AN APPRECIATION
Col. Carl F. Bernard (USA Ret.):
A Courageous Soldier-Intellectual
by Edward Spannaus and Dean Andromidas
Carl Franklin Bernard, a highly-decorated retired U.S. Army Colonel and a longtime friend of the LaRouche movement, was buried with full military honors at Arlington National Cemetery on June 4. Colonel Bernard, a soldier-intellectual, and one of America's true military heroes, passed away on March 4 at his residence at Fort Belvoir in Alexandria, Virginia, at the age of 81.
Retired four-star Gen. Volney Warner wrote upon hearing of Bernard's death, "Carl was indeed the bravest combat soldier that I have ever known." Speaking at the funeral, Warner said, "Those soldiers who survived the initial North Korea onslaught with him worshipped the ground he fought on, and the rest of us loved him for what he was, and would follow him anywhere."
In his later years, Bernard remained very active in policy debates within military and defense circles, both in formal and informal groups, which constitute what Lyndon LaRouche has called "the institution of the Presidency"—largely retired military and intelligence professionals, and others, who see their patriotic duty as fighting for policies to protect and defend the Constitution of the United States.
A Personal Recollection
Colonel Bernard brought the same courage of the many battlefields on which he fought, to those taking place within Washington's Beltway. One of us (Dean Andromidas) had the privilege to serve with him in an engagement in one of those political battles, which reflects the behind-the-scenes role that "retired" patriots play.
It was an experience never to be forgotten. It was in 1999, during the NATO Summit in Washingon, at the height of the NATO intervention in Kosovo—a war the U.S. should have never entered. The air war, as Bernard had already forewarned, was proving totally ineffective, if not disastrous, and the British were demanding that NATO launch a ground assault—which Bernard not only opposed but was lobbying against within the military security establishment that was advising then-President Bill Clinton.

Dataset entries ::
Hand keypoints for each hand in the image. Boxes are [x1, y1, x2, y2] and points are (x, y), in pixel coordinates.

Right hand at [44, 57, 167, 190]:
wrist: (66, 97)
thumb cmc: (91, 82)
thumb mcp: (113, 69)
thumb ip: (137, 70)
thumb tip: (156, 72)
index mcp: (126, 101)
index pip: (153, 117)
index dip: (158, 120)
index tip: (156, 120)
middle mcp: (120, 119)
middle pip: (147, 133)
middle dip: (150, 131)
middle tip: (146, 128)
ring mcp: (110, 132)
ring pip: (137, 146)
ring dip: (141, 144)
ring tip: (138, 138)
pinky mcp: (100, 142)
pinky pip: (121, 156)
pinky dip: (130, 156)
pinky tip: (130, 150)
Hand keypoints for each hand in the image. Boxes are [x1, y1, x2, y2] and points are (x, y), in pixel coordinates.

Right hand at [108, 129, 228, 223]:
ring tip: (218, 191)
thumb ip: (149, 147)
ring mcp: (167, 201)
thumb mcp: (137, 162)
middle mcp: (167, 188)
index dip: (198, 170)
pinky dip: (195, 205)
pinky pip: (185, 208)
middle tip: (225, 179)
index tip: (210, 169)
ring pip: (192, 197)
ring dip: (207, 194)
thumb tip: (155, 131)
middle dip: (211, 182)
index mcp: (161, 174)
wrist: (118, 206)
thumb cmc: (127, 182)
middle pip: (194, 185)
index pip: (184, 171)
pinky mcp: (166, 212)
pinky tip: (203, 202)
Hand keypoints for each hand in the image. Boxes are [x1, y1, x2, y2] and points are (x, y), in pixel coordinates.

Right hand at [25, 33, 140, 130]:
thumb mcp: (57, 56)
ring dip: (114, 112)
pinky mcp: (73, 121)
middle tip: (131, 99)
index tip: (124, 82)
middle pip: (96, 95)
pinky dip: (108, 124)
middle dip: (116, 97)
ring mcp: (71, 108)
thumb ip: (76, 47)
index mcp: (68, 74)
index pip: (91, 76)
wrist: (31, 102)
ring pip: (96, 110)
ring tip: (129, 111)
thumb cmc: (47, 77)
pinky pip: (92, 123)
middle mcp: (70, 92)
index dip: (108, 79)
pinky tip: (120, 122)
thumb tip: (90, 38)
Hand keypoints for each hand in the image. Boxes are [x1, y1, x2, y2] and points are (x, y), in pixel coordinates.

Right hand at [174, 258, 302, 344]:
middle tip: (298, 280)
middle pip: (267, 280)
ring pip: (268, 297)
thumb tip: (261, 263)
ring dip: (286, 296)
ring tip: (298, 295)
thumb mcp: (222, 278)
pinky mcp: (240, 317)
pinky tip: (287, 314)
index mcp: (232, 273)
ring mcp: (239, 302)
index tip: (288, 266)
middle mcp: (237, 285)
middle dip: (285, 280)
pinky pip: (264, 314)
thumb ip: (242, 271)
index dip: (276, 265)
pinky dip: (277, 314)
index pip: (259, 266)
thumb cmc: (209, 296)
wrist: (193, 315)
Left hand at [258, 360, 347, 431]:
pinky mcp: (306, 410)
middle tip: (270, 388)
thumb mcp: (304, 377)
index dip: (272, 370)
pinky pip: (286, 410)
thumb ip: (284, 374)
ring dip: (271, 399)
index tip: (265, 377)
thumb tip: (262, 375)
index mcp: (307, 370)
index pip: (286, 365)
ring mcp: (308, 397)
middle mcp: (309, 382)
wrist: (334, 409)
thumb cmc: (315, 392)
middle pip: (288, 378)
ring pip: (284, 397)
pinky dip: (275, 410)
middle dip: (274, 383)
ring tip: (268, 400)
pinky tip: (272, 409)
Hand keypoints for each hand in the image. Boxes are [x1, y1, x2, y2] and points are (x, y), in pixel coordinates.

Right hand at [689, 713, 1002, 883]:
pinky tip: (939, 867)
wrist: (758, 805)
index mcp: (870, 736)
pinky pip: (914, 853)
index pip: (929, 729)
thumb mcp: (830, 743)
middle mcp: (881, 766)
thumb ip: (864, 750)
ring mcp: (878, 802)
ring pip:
--
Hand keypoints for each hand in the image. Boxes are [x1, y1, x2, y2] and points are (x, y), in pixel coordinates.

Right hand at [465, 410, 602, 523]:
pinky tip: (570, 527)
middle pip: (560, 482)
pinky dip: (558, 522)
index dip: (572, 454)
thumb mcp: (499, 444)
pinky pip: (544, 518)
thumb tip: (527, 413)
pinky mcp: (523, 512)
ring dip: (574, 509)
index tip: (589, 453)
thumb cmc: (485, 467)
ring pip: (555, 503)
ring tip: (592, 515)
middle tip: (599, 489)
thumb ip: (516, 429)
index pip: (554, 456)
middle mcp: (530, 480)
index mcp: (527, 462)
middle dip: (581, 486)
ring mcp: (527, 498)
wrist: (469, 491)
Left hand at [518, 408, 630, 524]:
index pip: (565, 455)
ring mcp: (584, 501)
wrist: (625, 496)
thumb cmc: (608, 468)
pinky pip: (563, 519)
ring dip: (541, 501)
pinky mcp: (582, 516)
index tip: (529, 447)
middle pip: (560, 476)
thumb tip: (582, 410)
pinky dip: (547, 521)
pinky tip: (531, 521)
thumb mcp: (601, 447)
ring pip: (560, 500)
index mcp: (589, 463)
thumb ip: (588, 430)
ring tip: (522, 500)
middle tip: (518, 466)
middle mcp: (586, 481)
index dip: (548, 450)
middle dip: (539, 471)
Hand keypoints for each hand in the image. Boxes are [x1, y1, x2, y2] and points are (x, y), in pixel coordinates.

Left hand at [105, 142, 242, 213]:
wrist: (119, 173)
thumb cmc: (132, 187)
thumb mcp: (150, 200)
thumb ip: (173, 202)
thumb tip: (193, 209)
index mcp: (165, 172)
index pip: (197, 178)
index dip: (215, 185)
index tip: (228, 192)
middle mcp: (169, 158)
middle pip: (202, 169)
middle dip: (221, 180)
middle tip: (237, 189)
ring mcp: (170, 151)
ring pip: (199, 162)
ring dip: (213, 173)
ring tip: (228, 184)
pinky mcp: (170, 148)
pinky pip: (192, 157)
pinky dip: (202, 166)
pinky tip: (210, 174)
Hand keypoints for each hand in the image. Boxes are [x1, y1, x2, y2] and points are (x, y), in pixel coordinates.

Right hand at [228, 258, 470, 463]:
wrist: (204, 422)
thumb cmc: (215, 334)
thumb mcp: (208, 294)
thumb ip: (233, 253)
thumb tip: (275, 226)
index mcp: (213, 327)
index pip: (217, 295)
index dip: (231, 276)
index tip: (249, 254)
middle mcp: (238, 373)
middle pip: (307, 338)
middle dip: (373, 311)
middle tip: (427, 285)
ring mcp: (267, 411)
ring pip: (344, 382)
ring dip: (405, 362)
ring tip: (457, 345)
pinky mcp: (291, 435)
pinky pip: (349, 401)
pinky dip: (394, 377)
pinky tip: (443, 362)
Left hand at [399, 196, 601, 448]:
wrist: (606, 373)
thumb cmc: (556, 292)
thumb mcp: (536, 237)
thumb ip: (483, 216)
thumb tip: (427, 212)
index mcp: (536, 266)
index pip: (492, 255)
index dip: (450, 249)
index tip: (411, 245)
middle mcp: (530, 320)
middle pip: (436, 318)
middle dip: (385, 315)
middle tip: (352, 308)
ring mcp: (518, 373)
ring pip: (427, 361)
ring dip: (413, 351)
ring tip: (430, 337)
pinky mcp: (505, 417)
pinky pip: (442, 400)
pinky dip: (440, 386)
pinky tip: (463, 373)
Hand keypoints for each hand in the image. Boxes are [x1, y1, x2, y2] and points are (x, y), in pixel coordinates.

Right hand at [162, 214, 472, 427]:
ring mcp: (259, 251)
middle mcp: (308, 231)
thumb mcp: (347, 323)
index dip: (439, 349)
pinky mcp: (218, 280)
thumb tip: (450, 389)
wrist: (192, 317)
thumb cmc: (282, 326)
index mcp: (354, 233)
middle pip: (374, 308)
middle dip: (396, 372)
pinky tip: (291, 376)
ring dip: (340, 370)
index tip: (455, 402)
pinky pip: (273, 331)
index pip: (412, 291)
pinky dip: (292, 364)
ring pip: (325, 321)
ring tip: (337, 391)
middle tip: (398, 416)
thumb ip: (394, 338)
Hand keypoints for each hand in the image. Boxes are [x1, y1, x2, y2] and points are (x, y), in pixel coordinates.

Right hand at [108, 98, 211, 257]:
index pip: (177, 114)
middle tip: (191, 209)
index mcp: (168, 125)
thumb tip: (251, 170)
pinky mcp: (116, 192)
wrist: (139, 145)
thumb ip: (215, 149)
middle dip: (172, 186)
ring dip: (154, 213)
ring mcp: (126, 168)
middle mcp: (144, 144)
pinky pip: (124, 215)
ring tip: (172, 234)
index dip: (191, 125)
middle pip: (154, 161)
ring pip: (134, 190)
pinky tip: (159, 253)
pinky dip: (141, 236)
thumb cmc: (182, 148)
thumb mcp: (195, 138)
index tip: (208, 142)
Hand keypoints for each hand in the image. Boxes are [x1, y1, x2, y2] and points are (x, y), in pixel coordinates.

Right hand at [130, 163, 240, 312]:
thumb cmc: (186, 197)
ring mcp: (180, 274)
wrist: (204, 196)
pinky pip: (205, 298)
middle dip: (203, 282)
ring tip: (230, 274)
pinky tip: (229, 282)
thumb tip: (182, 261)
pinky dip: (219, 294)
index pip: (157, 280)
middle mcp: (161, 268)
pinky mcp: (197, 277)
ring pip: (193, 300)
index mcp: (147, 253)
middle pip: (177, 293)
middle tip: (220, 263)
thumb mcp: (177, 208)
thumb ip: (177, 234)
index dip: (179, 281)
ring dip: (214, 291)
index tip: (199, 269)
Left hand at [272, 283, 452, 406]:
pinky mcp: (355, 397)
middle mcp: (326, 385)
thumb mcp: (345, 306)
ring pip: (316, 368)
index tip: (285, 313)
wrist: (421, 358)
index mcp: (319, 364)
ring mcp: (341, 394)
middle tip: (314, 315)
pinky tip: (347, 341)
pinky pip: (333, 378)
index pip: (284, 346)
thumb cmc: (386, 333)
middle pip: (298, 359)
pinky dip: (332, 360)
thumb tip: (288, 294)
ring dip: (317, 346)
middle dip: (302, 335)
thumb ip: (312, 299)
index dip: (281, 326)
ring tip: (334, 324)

REQUIREMENT 1 :: Name every person the tribute to Colonel Bernard mentions by name, including the byline.
REQUIREMENT 2 ::
Answer these questions from the tribute to Colonel Bernard:
(a) At what cemetery was Bernard buried, and on what date?
(b) How old was Bernard when he died?
(c) In what year did the NATO Summit in Washington take place?
REQUIREMENT 3 :: Reproduce the stretch of the tribute from "It was an experience" through "then-President Bill Clinton.".
These entries were taken from a different source than the tribute.

EXPECTED ANSWER 1 :: Carl Franklin Bernard, Edward Spannaus, Dean Andromidas, Volney Warner, Lyndon LaRouche, Bill Clinton

EXPECTED ANSWER 2 ::
(a) Arlington National Cemetery, on June 4
(b) 81
(c) 1999

EXPECTED ANSWER 3 ::
It was an experience never to be forgotten. It was in 1999, during the NATO Summit in Washingon, at the height of the NATO intervention in Kosovo—a war the U.S. should have never entered. The air war, as Bernard had already forewarned, was proving totally ineffective, if not disastrous, and the British were demanding that NATO launch a ground assault—which Bernard not only opposed but was lobbying against within the military security establishment that was advising then-President Bill Clinton.